ABOUT THIS EXERCISE: Transcribe the part of the text on the IAIA Museum of Contemporary Native Arts between "Turning the Federal" and "and cross-cultural dialogue.", inclusive.

EXTRACT:
+ + + + + + +

We Went Wild is an exhibition of emerging students in the Institute of American Indian Arts’ (IAIA) BFA programs.
The IAIA Museum of Contemporary Native Arts (MoCNA) is the country’s only museum for exhibiting, collecting, and interpreting the most progressive work of contemporary Native artists. MoCNA is dedicated solely to advancing the scholarship, discourse, and interpretation of contemporary Native art for regional, national, and international audiences. As such, it stewards—9,000 Contemporary Indigenous artworks (created 1962 to present). MoCNA is at the forefront of contemporary Native art presentation and strives to be flexible, foresighted, and risk-taking in its exhibitions and programs. MoCNA is located in the heart of downtown Santa Fe, New Mexico.
To position the MoCNA as the founding institution and the premiere destination to experience contemporary Native arts. MoCNA is the country’s leading museum for exhibiting, collecting and interpreting the most progressive work of contemporary Native artists for local, national and international audiences. MoCNA is a venue for exhibitions of artists who merit, local, national and international recognition. The Museum belongs at the forefront of contemporary Native art presentation and strives to be flexible, foresighted and risk-taking in its exhibitions and programs.
MoCNA’s mission is to advance contemporary Native art through exhibitions, collections, public programs, and scholarship.
The Institute of American Indian Arts’ (IAIA) art collection grew out of a student honors program. With the help of donations from outside artists and private collectors, the collection provided a catalyst for the formation of a museum in 1972. Until IAIA acquired the Federal Building in Santa Fe in January 1990, however, exhibits were confined to borrowed quarters at the Santa Fe Indian School campus, and most holdings remained in storage.
Turning the Federal Building into a major American Indian art museum meant rescuing it from years of neglect and stylistic atrophy. Architects restored the exterior of the 1922 Pueblo Revival-style building and completely remodeled its interiors. Beyond the intimate transitional galleries and classrooms for museum studies, a series of galleries that housed the Institute’s remarkable National Collection of Contemporary Native Art were also built into the space.
In 1992, IAIA relocated its museum to downtown Santa Fe. The space underwent an extensive renovation in 2004 and reopened in mid-2005 as a newly dynamic setting for exhibitions, educational programs and cross-cultural dialogue.
For years the museum had only 4,000 square feet of exhibition space on the ground floor, as its second floor was devoted to staff offices and collection storage. In 2010, that situation was remedied when the permanent collection moved to a new facility on the IAIA campus (12 miles south of its current location) freeing up an additional 3,600 square feet for programming.
The new collection storage facility, which occupies 7,000 square feet of the new science and technology building on IAIA’s campus, will promote best practices in collections care and adjoin conservation labs where IAIA museum studies students, faculty and visiting scholars may receive hands-on experience working with professional staff and instructors to care for the collection.

+ + + + + + +

DATA BLOCK:
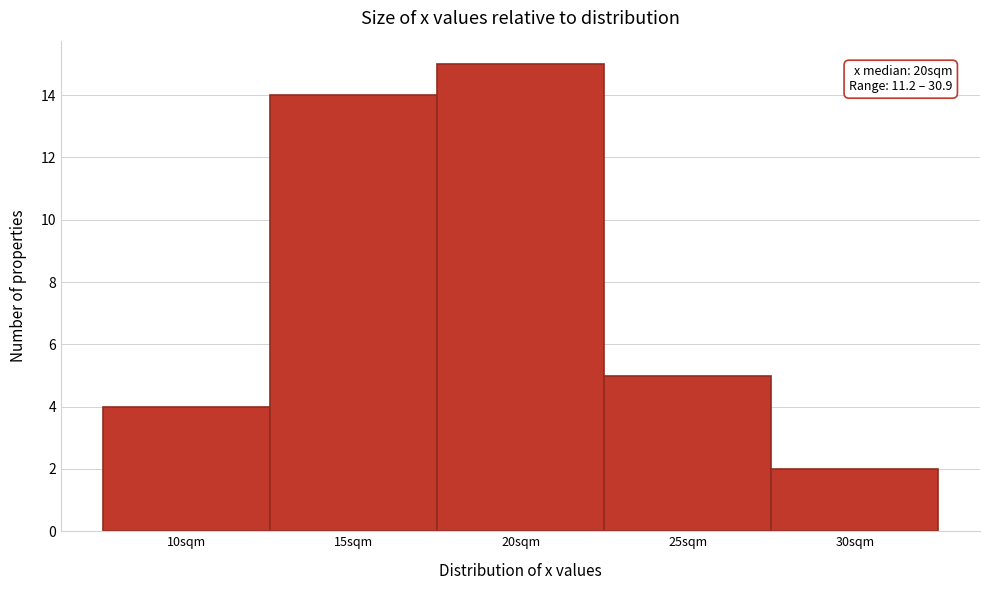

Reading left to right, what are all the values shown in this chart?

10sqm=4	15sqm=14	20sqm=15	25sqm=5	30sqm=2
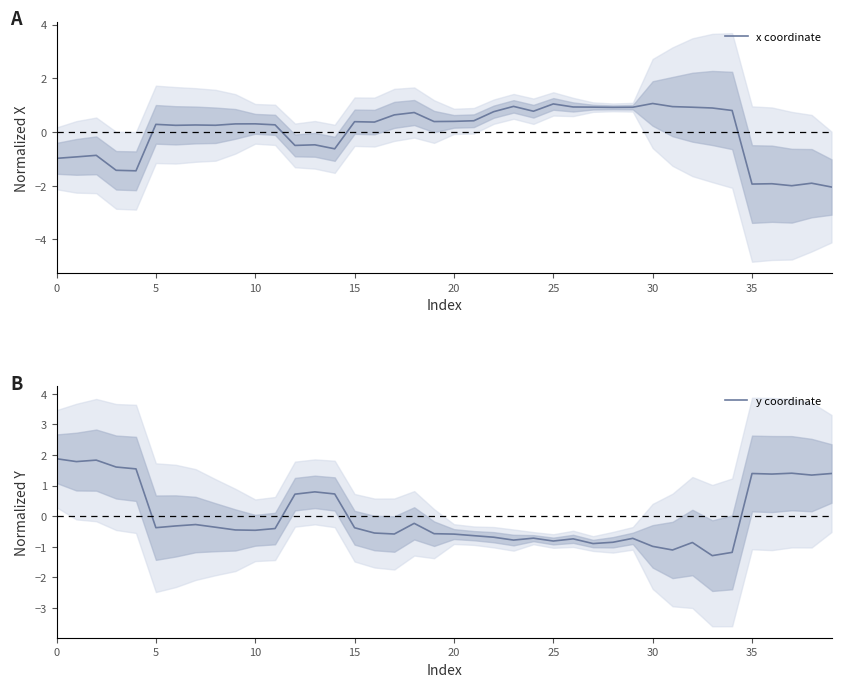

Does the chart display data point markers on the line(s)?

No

+ + + + + + +

ANSWER TO THIS TASK:
Turning the Federal Building into a major American Indian art museum meant rescuing it from years of neglect and stylistic atrophy. Architects restored the exterior of the 1922 Pueblo Revival-style building and completely remodeled its interiors. Beyond the intimate transitional galleries and classrooms for museum studies, a series of galleries that housed the Institute’s remarkable National Collection of Contemporary Native Art were also built into the space.
In 1992, IAIA relocated its museum to downtown Santa Fe. The space underwent an extensive renovation in 2004 and reopened in mid-2005 as a newly dynamic setting for exhibitions, educational programs and cross-cultural dialogue.